The price of natural gas in Europe continues its rally as the cold weather approaches and the European gas system is completely unprepared for the heating season. The October futures on the TTF spot index for gas on the ICE Futures exchange on Tuesday morning reached $808 per thousand cubic meters, the Moscow-based Interfax news agency reports.
The reserves in underground storage facilities in Europe have reached record lows, and the Nord Stream 2 offshore gas pipeline has a long way to go before starting its operation as it needs to get approval of the energy departments of Germany and the EU.
The German Federal Network Agency announced on September 13 that it had received documents for certification by Nord Stream 2 AG as an independent gas transmission operator. The decision on certification will be made within four to six months.
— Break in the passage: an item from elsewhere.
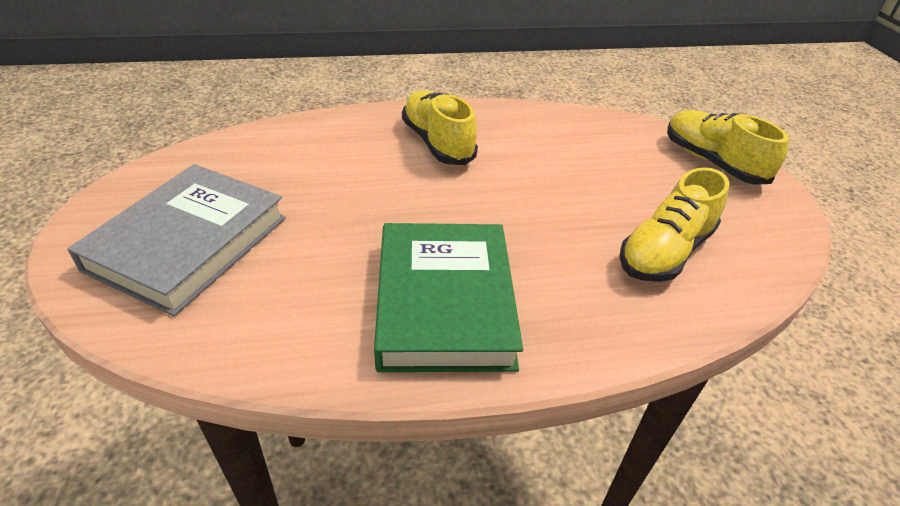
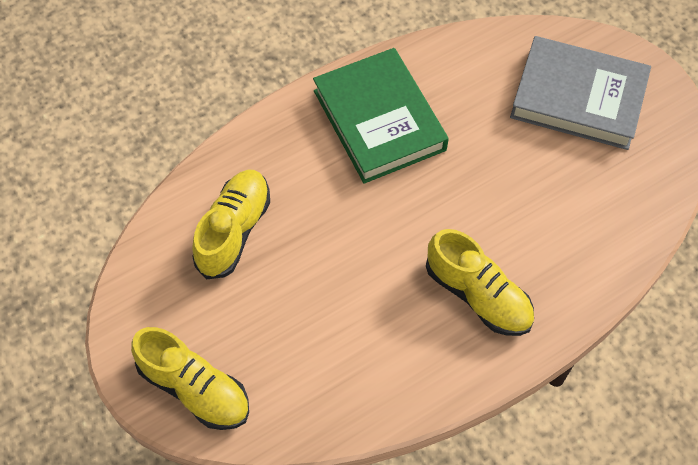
camera: 160 degrees right, 20 degrees up
grey book [67,164,286,316] -> grey book turned 75 degrees counterclockwise [510,36,651,150]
The main factor behind the rise in prices is the low level of gas reserves in underground storage facilities in Europe coupled with its limited supply through pipelines and in liquefied form. A little more than a month remains before the transition from injection to withdrawal from underground storage facilities, and the level of reserves barely exceeded 70%. On Sunday morning, reserves stood at 70.75%, down 15.6% from the five-year average.
At the end of August, Gazprom has stopped pumping gas into the German Rehden and Katarina underground storage facilities. But it continues to carry out limited pumping into the Austrian Haidach, the German Jemgum and the Dutch Bergermeer facilities.
In March 2018, the price of gas in Europe soared to almost $1,000 per thousand cubic meters, when the Beast from the East cold spell reigned in the continent. The historical record for the spot price on the Dutch TTF hub was recorded on March 1, 2018 –$969 per thousand cubic meters.